Jay Kalish - Executive Director IR
Thank you very much. Want to welcome you all today to our call. During this call we will discuss Allot's financial results for the first quarter of 2007. With us today are Allot's President and CEO, Mr. Rami Hadar, as well as Mr. Adi Sapir, the Chief Financial Officer. Yigal Jacoby, our Chairman, will be joining us for the Q&A portion of the call. During this call Rami will first provide highlights of our first quarter performance. Adi will then walk you through the financial results, and then Rami will review some of the market trends and key indicators for Allot's business going forward.
Before we begin, let me remind you that certain statements made on the call today may be considered forward-looking statements which reflect management's best judgment based on currently available information. I direct your attention to the risk factors contained in today's press release and in the reports filed by Allot with the U.S. Securities and Exchange Commission. I would now like to turn the call over to Rami.

#### DATASET CONTENT:

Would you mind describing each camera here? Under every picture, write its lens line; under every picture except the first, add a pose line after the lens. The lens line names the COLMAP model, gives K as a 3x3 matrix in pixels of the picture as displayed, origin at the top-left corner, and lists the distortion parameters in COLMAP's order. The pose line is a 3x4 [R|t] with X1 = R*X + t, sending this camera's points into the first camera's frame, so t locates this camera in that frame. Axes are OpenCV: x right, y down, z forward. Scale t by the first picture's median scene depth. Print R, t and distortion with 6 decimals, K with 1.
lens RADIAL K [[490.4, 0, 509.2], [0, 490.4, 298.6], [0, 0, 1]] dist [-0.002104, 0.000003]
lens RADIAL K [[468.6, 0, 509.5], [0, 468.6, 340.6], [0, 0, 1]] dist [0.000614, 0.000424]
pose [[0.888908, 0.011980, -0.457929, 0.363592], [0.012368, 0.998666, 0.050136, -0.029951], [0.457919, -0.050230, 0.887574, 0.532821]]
...
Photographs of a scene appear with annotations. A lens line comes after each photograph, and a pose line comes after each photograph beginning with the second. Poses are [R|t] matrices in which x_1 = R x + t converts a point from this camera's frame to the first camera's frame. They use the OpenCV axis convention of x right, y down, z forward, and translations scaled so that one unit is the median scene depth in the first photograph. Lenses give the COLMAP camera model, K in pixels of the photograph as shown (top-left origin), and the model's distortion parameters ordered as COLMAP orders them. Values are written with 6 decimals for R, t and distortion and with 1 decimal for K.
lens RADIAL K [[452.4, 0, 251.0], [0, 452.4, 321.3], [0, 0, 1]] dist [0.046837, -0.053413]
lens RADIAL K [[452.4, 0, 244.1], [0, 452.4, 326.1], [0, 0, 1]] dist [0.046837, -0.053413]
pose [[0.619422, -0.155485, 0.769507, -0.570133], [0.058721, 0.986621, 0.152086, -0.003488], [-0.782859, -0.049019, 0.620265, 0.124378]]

#### EXERCISE INSTRUCTIONS:
In the call transcript, what does the speaker say the forward-looking statements made on the call are based on? Answer in one to three sentences. The listing is not needed for anything here.

#### YOUR SOLUTION:
They reflect management's best judgment based on currently available information.